Montpellier (Reporterre)
Dans un bar associatif montpelliérain, la sidération face à la dissolution de l’Assemblée nationale a laissé la place à l’action. Pour faire s’unir les partis progressistes et écologistes, les idées ont fusé toute la soirée. Montpellier (Hérault), reportage
À Montpellier, l’effroi des électeurs de gauche se transforme en action
Stupeur et tremblements. Devant un Emmanuel Macron projeté sur le mur blanc du bar associatif, Aude cherche ses mots. Quelques minutes plus tôt, cette électrice de gauche assurait pourtant être « fatiguée que toutes les soirées électorales se passent de la même manière ». Mais c’était avant. Avant l’annonce par le président de la République de la dissolution de l’Assemblée nationale.
Dans la petite salle du café militant Le Quartier généreux à Montpellier, les cris ont vite couvert le discours du chef de l’État. « C’est la merde… » ; « Mais il est fou ! » ; « Quel enfoiré. » Sur les visages, la sidération se mêle à la colère. Quelques embrassades, « câlins et double whisky pour tout le monde » ironise une barmaid bénévole. Après le choc du score de l’extrême droite au scrutin européen, le peuple de gauche montpelliérain accuse ce mauvais coup. Jordan Bardella a en effet réalisé un score historique en recueillant 31,5 % des suffrages.

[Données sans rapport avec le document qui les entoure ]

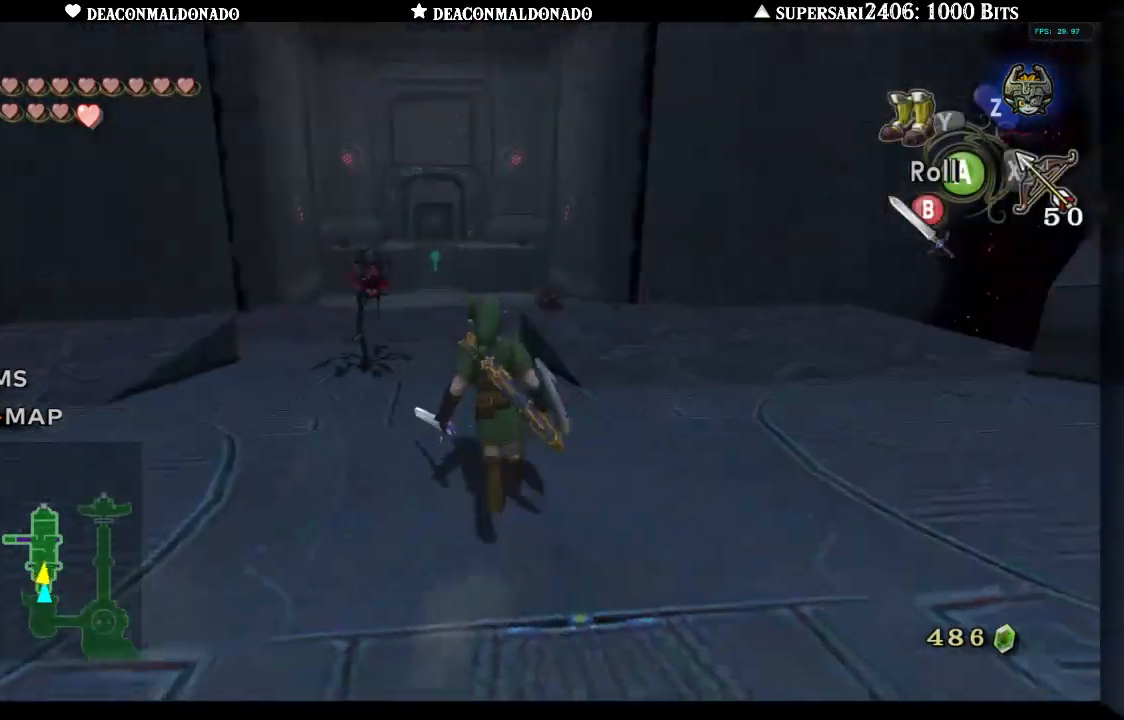
{"dt_ms": 500, "buttons": ["L1"], "left_stick": "up", "right_stick": "center", "events": [[117, "L1", "down"], [117, "left_stick", "up"], [383, "B", "down"], [450, "B", "up"]]}
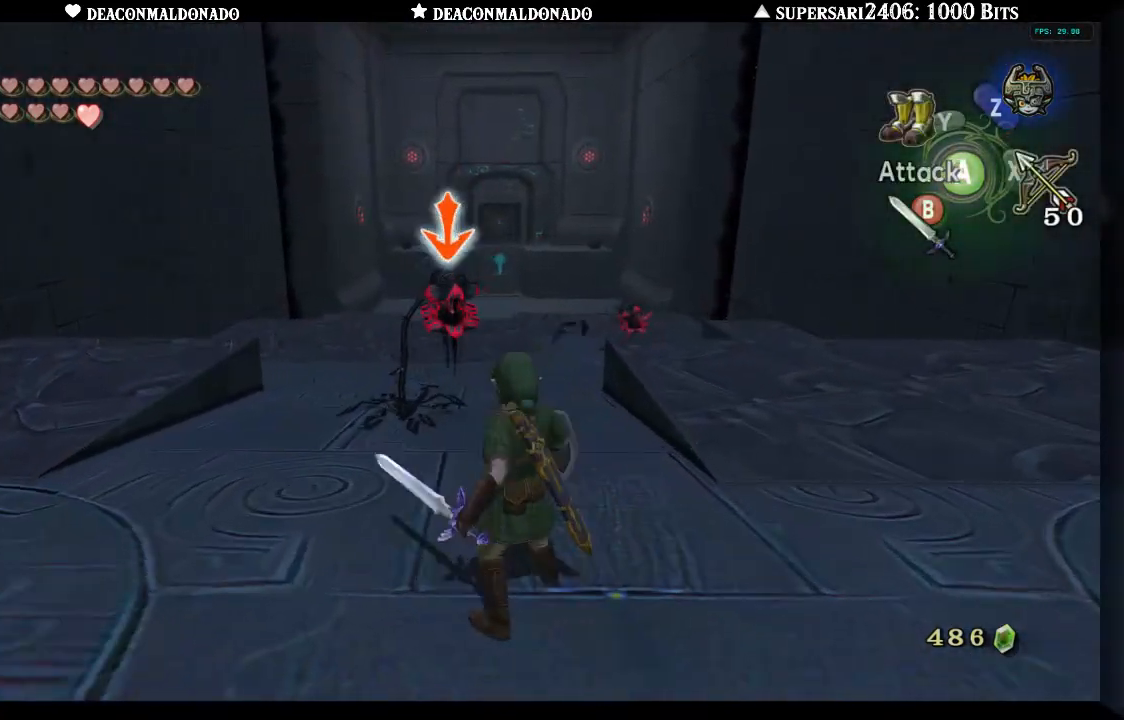
{"dt_ms": 500, "buttons": ["L1"], "left_stick": "up", "right_stick": "center", "events": [[50, "B", "down"], [117, "B", "up"]]}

Mais déjà, sur la terrasse, on échange les analyses. « Macron tente le coup en vue de la présidentielle de 2027, glisse Claude, en ajustant ses lunettes bleutées. Si le Rassemblement national se retrouve au gouvernement, ça va l’user, et peut-être lui faire perdre des voix. » Un pari risqué mais astucieux de la part du président ? « Ah non, c’est super dangereux de jouer avec le feu, poursuit le quinquagénaire. Les fachos vont se sentir pousser des ailes, ça va les désinhiber. »
« Je m’inquiète surtout pour mes enfants »
À ses côtés, Hassane opine. « C’est le jeu démocratique, mais ça me fait peur, souffle le père de famille. Je m’inquiète surtout pour mes enfants, car on sait comment ça commence, mais jamais jusqu’où ça peut aller… » Dans le bar, la voix de la rappeuse Diam’s chantant J’emmerde le Front national couvre le discours de Marine Le Pen.
« Macron était en grande difficulté pour gouverner, alors, plutôt que de subir une nouvelle motion de censure contre son gouvernement, il tente le tout pour le tout, estime Rémi, conseiller municipal socialiste dans la commune de Castries, où 36 % des suffrages se sont portés sur la liste de Jordan Bardella. Maintenant, à nous, à gauche, de réagir ! »
À gauche, l’heure doit être à l’action
Oui mais comment ? Entre deux verres, le mot commence à circuler parmi la trentaine de présents : « La gauche vient de faire la démonstration que quand elle n’est pas unie, elle ne pèse pas dans le débat public, observe un militant qui se dit « tendance La France insoumise ». Il n’y a qu’une seule voie : l’union de la gauche. »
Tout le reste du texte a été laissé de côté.